O wybudowaniu skoczni mamuciej w Finlandii mówi się od kilku lat, a plany rysują się coraz wyraźniejsze. Pośród światowej czołówki skoków narciarskich Finlandia jest jedynym krajem, który nie posiada obiektu do lotów - Niemcy mają Oberstdorf, Austriacy Kulm, Norwegia Vikersund. Lata się też w słoweńskiej Planicy, czeskim Harrachovie, a nawet amerykańskim Ironwood. Podstawowym problemem jest ukształtowanie terenu, które nie pozwala nawet na wybudowanie naturalnej skoczni w rozmiarach ogólnie spotykanych: w Finlandii po prostu nie ma gór. Mimo tej niedogodności Finowie postanowili postawić u siebie skocznię, na której będzie można latać, a na lokalizację wybrano leżące aż w Laponii miasto Kemijärvi.

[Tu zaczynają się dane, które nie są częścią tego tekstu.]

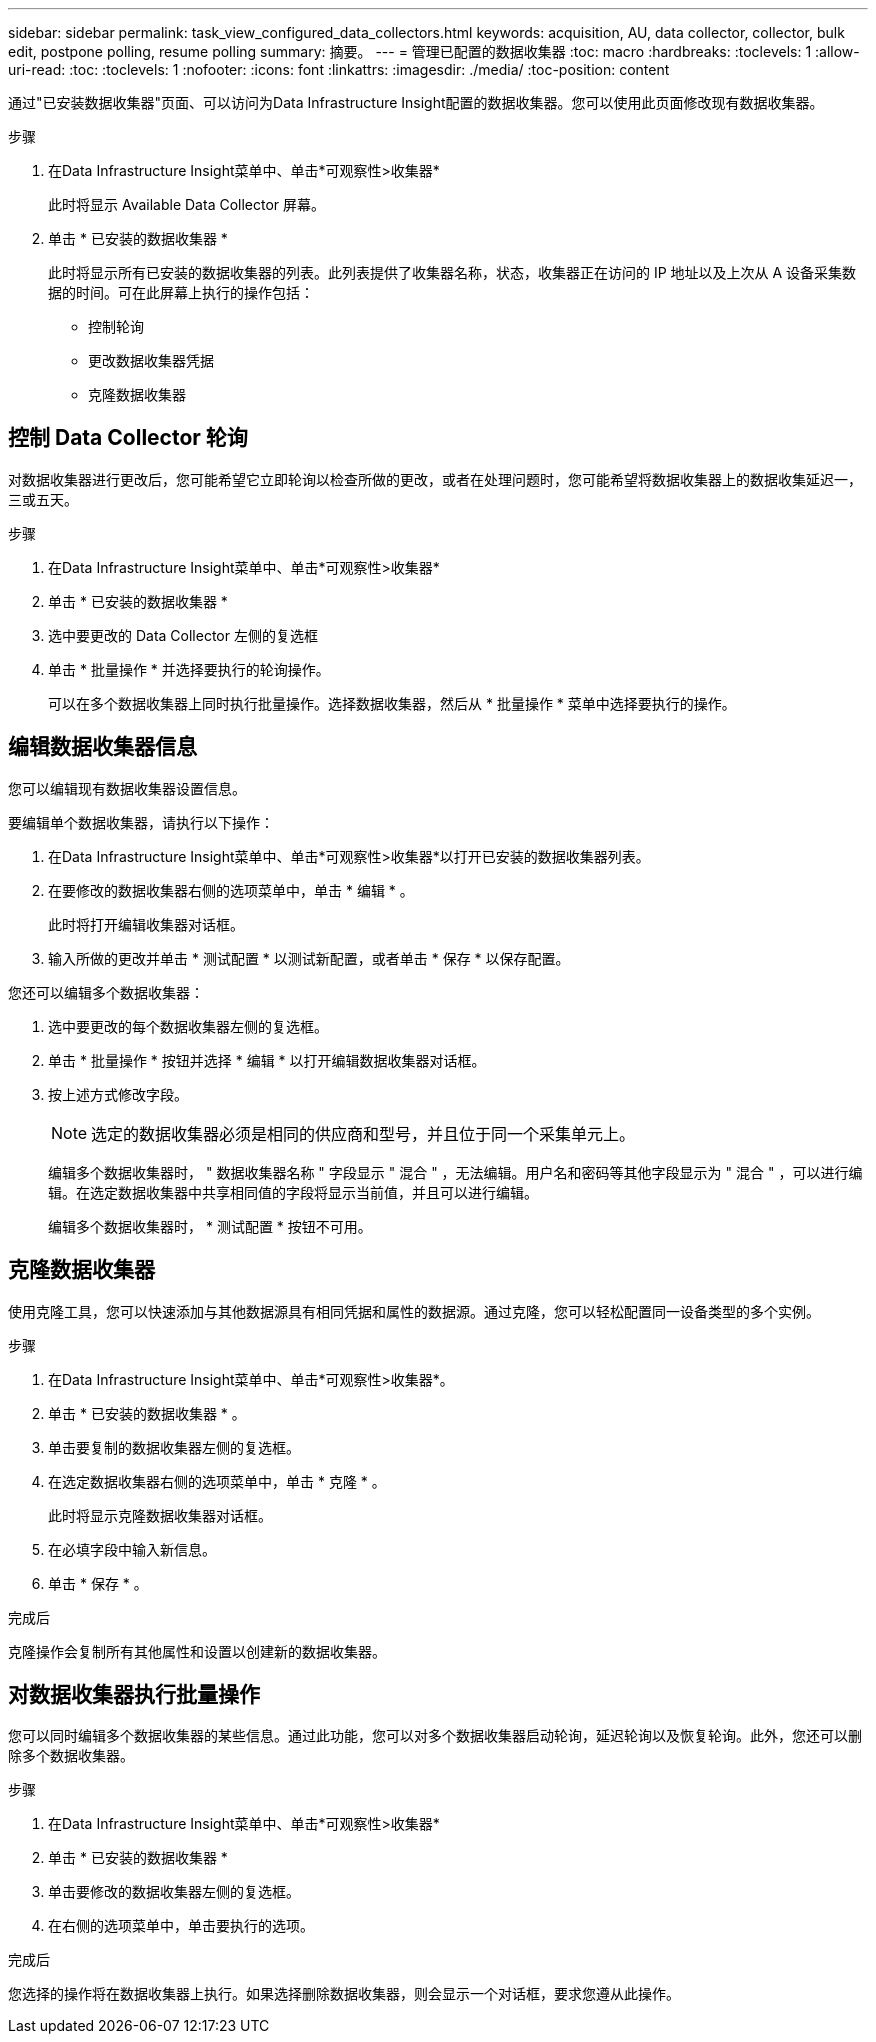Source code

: ---
sidebar: sidebar 
permalink: task_view_configured_data_collectors.html 
keywords: acquisition, AU, data collector, collector, bulk edit, postpone polling, resume polling 
summary: 摘要。 
---
= 管理已配置的数据收集器
:toc: macro
:hardbreaks:
:toclevels: 1
:allow-uri-read: 
:toc: 
:toclevels: 1
:nofooter: 
:icons: font
:linkattrs: 
:imagesdir: ./media/
:toc-position: content


[role="lead"]
通过"已安装数据收集器"页面、可以访问为Data Infrastructure Insight配置的数据收集器。您可以使用此页面修改现有数据收集器。

.步骤
. 在Data Infrastructure Insight菜单中、单击*可观察性>收集器*
+
此时将显示 Available Data Collector 屏幕。

. 单击 * 已安装的数据收集器 *
+
此时将显示所有已安装的数据收集器的列表。此列表提供了收集器名称，状态，收集器正在访问的 IP 地址以及上次从 A 设备采集数据的时间。可在此屏幕上执行的操作包括：

+
** 控制轮询
** 更改数据收集器凭据
** 克隆数据收集器






== 控制 Data Collector 轮询

对数据收集器进行更改后，您可能希望它立即轮询以检查所做的更改，或者在处理问题时，您可能希望将数据收集器上的数据收集延迟一，三或五天。

.步骤
. 在Data Infrastructure Insight菜单中、单击*可观察性>收集器*
. 单击 * 已安装的数据收集器 *
. 选中要更改的 Data Collector 左侧的复选框
. 单击 * 批量操作 * 并选择要执行的轮询操作。
+
可以在多个数据收集器上同时执行批量操作。选择数据收集器，然后从 * 批量操作 * 菜单中选择要执行的操作。





== 编辑数据收集器信息

您可以编辑现有数据收集器设置信息。

.要编辑单个数据收集器，请执行以下操作：
. 在Data Infrastructure Insight菜单中、单击*可观察性>收集器*以打开已安装的数据收集器列表。
. 在要修改的数据收集器右侧的选项菜单中，单击 * 编辑 * 。
+
此时将打开编辑收集器对话框。

. 输入所做的更改并单击 * 测试配置 * 以测试新配置，或者单击 * 保存 * 以保存配置。


您还可以编辑多个数据收集器：

. 选中要更改的每个数据收集器左侧的复选框。
. 单击 * 批量操作 * 按钮并选择 * 编辑 * 以打开编辑数据收集器对话框。
. 按上述方式修改字段。
+

NOTE: 选定的数据收集器必须是相同的供应商和型号，并且位于同一个采集单元上。

+
编辑多个数据收集器时， " 数据收集器名称 " 字段显示 " 混合 " ，无法编辑。用户名和密码等其他字段显示为 " 混合 " ，可以进行编辑。在选定数据收集器中共享相同值的字段将显示当前值，并且可以进行编辑。

+
编辑多个数据收集器时， * 测试配置 * 按钮不可用。





== 克隆数据收集器

使用克隆工具，您可以快速添加与其他数据源具有相同凭据和属性的数据源。通过克隆，您可以轻松配置同一设备类型的多个实例。

.步骤
. 在Data Infrastructure Insight菜单中、单击*可观察性>收集器*。
. 单击 * 已安装的数据收集器 * 。
. 单击要复制的数据收集器左侧的复选框。
. 在选定数据收集器右侧的选项菜单中，单击 * 克隆 * 。
+
此时将显示克隆数据收集器对话框。

. 在必填字段中输入新信息。
. 单击 * 保存 * 。


.完成后
克隆操作会复制所有其他属性和设置以创建新的数据收集器。



== 对数据收集器执行批量操作

您可以同时编辑多个数据收集器的某些信息。通过此功能，您可以对多个数据收集器启动轮询，延迟轮询以及恢复轮询。此外，您还可以删除多个数据收集器。

.步骤
. 在Data Infrastructure Insight菜单中、单击*可观察性>收集器*
. 单击 * 已安装的数据收集器 *
. 单击要修改的数据收集器左侧的复选框。
. 在右侧的选项菜单中，单击要执行的选项。


.完成后
您选择的操作将在数据收集器上执行。如果选择删除数据收集器，则会显示一个对话框，要求您遵从此操作。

Budżet projektu wynosi 10 milionów euro. Burmistrz Kemijärvi, Timo E. Korva, wystąpił z petycją o objęcie przedsięwzięcia programem rządowym oraz dotację 7 milionów euro z ministerstwa edukacji i ministerstwa pracy. Według Korvy do końca lutego zostanie przedstawiony ministerstwom szczegółowy projekt, na podstawie którego zapadnie decyzja o możliwym dofinansowaniu. Jeśli dojdzie to do skutku, budowę będzie można rozpocząć w roku 2010. Skocznia ma zostać pokryta igelitem, co umożliwi oddawanie skoków nie tylko zimą.

Sami skoczkowie stosunkują się do idei pozytywnie. "To dobry pomysł, choć już nie zdążę się tym obiektem nacieszyć" mówi Janne Ahonen. Matti Hautamäki wypowiada się w podobnym tonie: "W tej chwili na mamutach można skakać tylko podczas zawodów, więc treningowej korzyści nie będzie wiele, niemniej pomysł jest naprawdę świetny." Na wniosek Fińskiego Związku Narciarskiego FIS gotowy jest jednak wprowadzić zmiany do regulaminu i zezwolić na oddawanie skoków treningowych na skoczniach mamucich, jeśli obiekt zostanie pokryty igelitem.